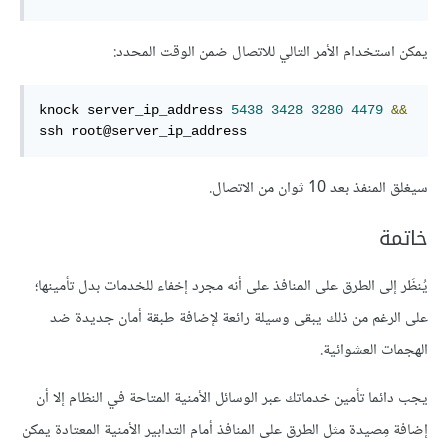
يمكن استخدام الأمر التالي للاتصال ضمن الوقت المحدد:
knock server_ip_address 
5438
3428
3280
4479
&&
ssh root@server_ip_address
سيغلق المنفذ بعد 10 ثوان من الاتصال.
خاتمة
يُنظَر إلى الطرق على المنافذ على أنه مجرد إخفاء للخدمات بدل تأمينها؛
على الرغم من ذلك يبقى وسيلة رائعة لإضافة طبقة أمان جديدة ضد
الهجمات العشوائية.
يجب دائما تأمين خدماتك عبر الوسائل الأمنية المتاحة في النظام إلا أن
إضافة مِصيدة مثل الطرق على المنافذ أمام التدابير الأمنية المعتادة يمكن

What the task requires: Output the line holding "يجب دائما تأمين", then every later line through the end of the records above, exactly as given and nothing else.

Result for this task:
يجب دائما تأمين خدماتك عبر الوسائل الأمنية المتاحة في النظام إلا أن
إضافة مِصيدة مثل الطرق على المنافذ أمام التدابير الأمنية المعتادة يمكن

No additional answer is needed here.